Friday, 5 December 2025

2 Life Reconstrued: 4 The Organism as Horizon: How Life Co-Defines Its World

Having traced living systems from relational fields to the actualisation of value, we now broaden our lens: the organism does not exist in isolation. Its relational field extends outward, entwining with its environment, shaping possibilities while being shaped by them. In relational ontology, the organism is best understood as a horizon of potential, not a discrete, self-contained unit.

Consider the implications:

  • Perception as modulation: Sensory systems do not passively record “data” from the environment. They actively modulate internal potentials in response to environmental conditions, establishing a dynamic feedback loop between organism and world.

  • Environmental shaping: The organism modifies its environment — physically, chemically, socially — which in turn alters the relational field that constrains and enables further action. A beaver’s dam, an ant colony’s nest, or even a neuron’s synaptic landscape illustrate how the organism extends its horizon into the world.

  • Co-emergence: The organism and its environment are mutually constitutive. Neither exists independently in terms of viability; relational dynamics continuously co-actualise possibilities across this interface.

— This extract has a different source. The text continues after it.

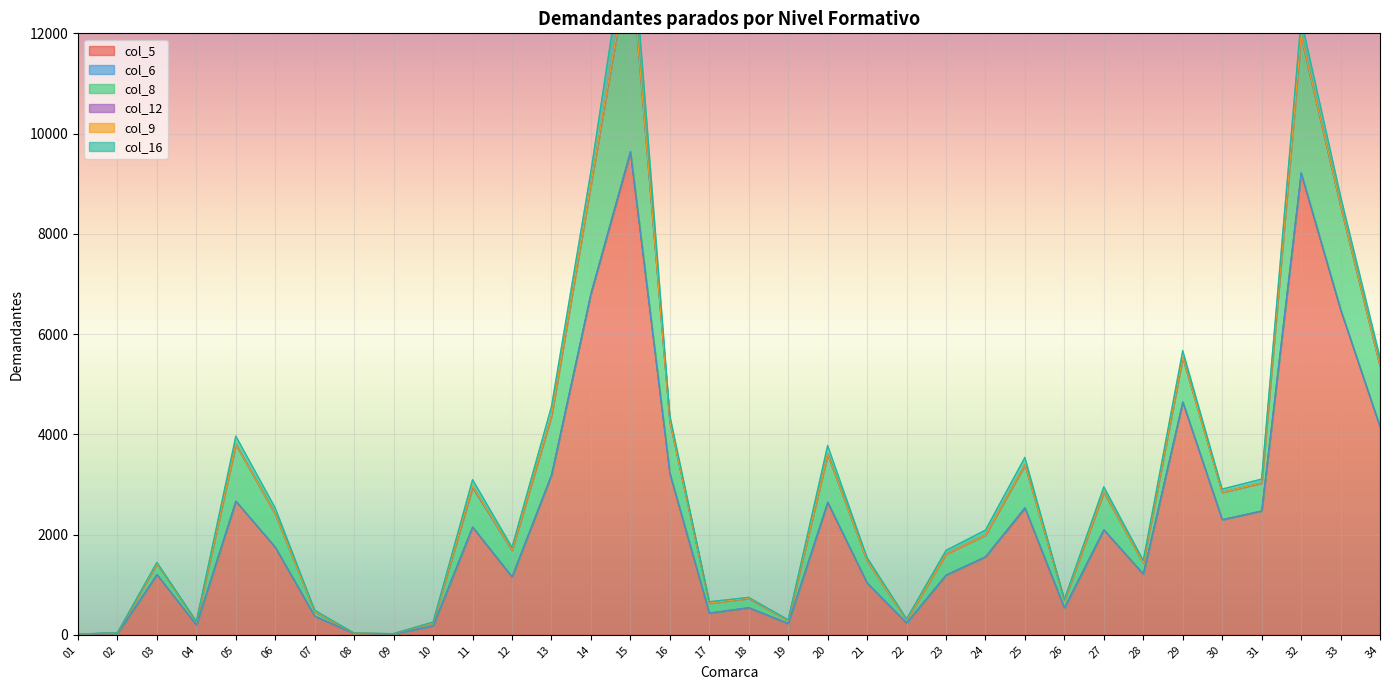

Which series changed the most between 07 and 25?

col_5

This perspective reframes classic biological notions: adaptation is not the organism “tracking” a pre-existing environment. Instead, adaptation emerges from the ongoing negotiation of potential between organism and environment. Life is always relational, always co-defining its context.

Within this horizon, value remains the guiding principle:

  • Each modulation of potential preserves or expands systemic viability.

  • Actions and responses are contingent, context-sensitive, and non-representational.

  • Semiotic meaning has not yet emerged; these are value-driven relational dynamics.

Viewing organisms as horizons clarifies why traditional metaphors — computation, coding, signaling — fail. They suggest isolated units processing pre-given inputs, rather than fields negotiating constraints and possibilities. Recognising the horizon restores the relational, emergent, and contingent character of life.